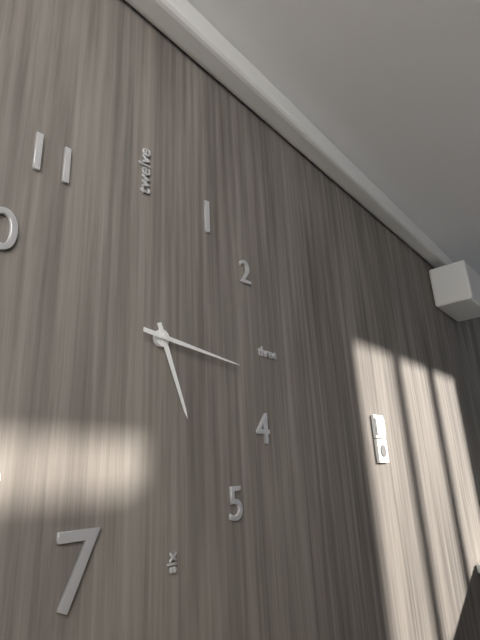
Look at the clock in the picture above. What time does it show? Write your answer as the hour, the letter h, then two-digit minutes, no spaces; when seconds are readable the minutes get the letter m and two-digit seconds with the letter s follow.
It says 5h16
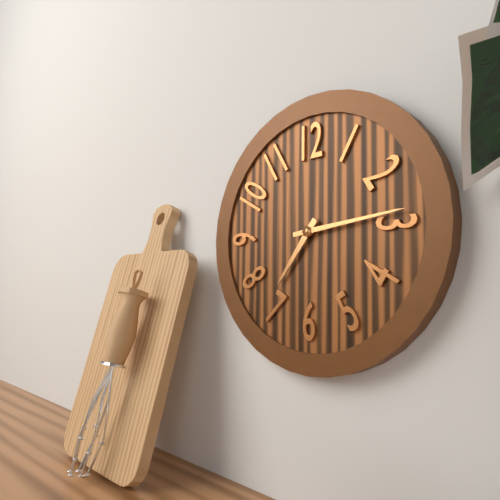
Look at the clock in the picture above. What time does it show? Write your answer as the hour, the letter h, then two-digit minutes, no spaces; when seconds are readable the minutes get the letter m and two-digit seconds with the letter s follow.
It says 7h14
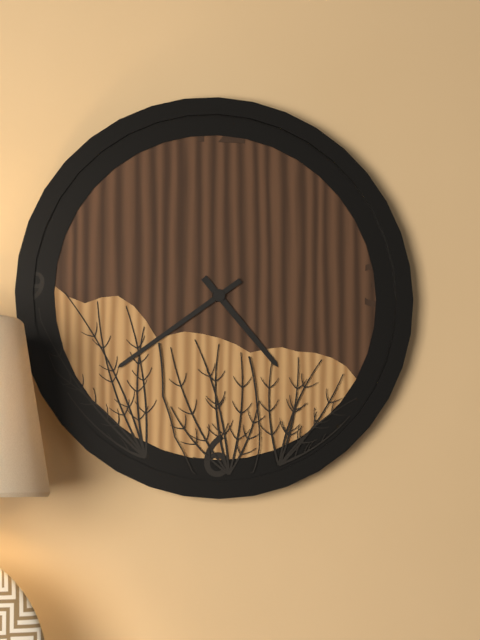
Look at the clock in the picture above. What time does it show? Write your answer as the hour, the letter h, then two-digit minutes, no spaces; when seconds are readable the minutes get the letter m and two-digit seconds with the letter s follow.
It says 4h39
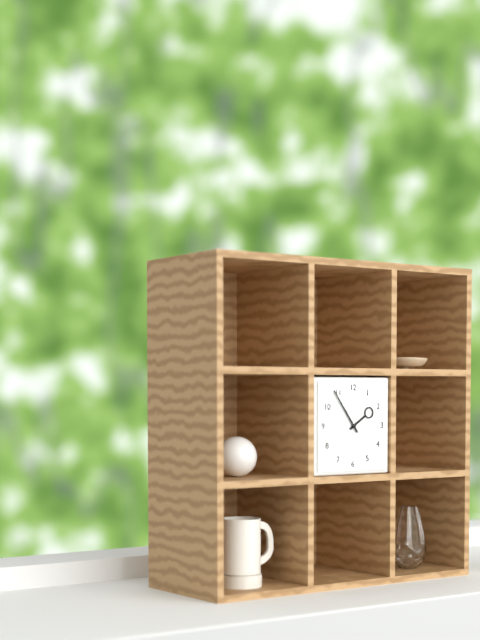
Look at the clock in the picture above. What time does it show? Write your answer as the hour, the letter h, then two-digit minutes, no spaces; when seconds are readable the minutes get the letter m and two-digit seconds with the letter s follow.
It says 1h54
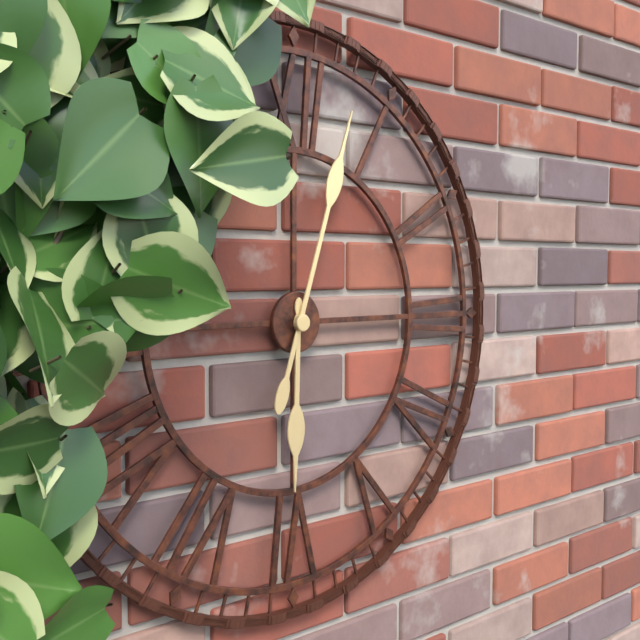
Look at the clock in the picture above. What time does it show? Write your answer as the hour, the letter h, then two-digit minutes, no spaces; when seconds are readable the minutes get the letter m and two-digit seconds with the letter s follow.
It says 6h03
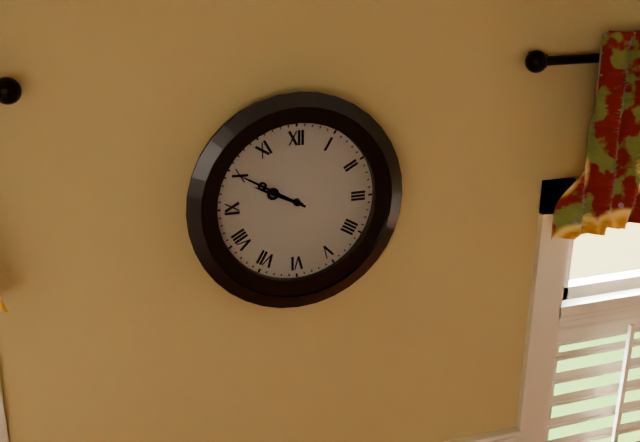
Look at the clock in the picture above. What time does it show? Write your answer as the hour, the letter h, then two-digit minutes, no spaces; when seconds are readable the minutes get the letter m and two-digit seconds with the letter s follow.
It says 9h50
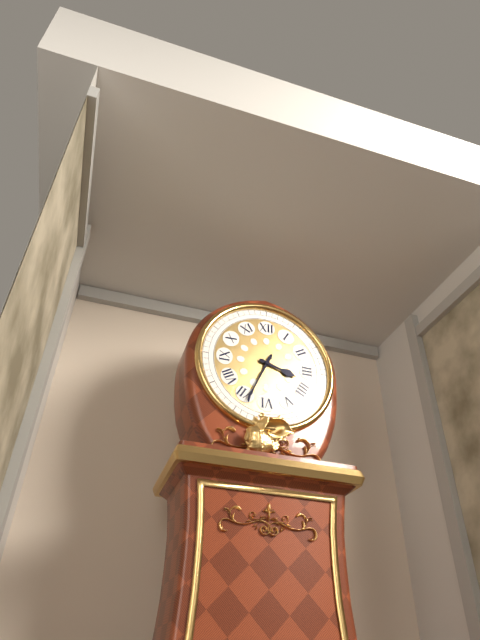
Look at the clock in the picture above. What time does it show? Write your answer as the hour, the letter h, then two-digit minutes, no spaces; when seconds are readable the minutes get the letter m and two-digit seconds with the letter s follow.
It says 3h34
.....
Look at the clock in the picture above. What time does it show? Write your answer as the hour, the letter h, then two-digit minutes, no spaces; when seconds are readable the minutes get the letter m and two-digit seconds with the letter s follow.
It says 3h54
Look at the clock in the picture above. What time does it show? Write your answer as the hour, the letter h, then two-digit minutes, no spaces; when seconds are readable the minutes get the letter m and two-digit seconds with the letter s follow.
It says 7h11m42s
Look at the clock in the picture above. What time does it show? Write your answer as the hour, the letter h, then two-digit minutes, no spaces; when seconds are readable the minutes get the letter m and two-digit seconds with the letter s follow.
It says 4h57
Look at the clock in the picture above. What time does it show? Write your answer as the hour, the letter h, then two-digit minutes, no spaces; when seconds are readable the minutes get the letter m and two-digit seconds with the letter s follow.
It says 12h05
.....
Gather every line above that contains the string "says". The match is case-sensitive.

● Output of the task:
It says 5h16
It says 7h14
It says 4h39
It says 1h54
It says 6h03
It says 9h50
It says 3h34
It says 3h54
It says 7h11m42s
It says 4h57
It says 12h05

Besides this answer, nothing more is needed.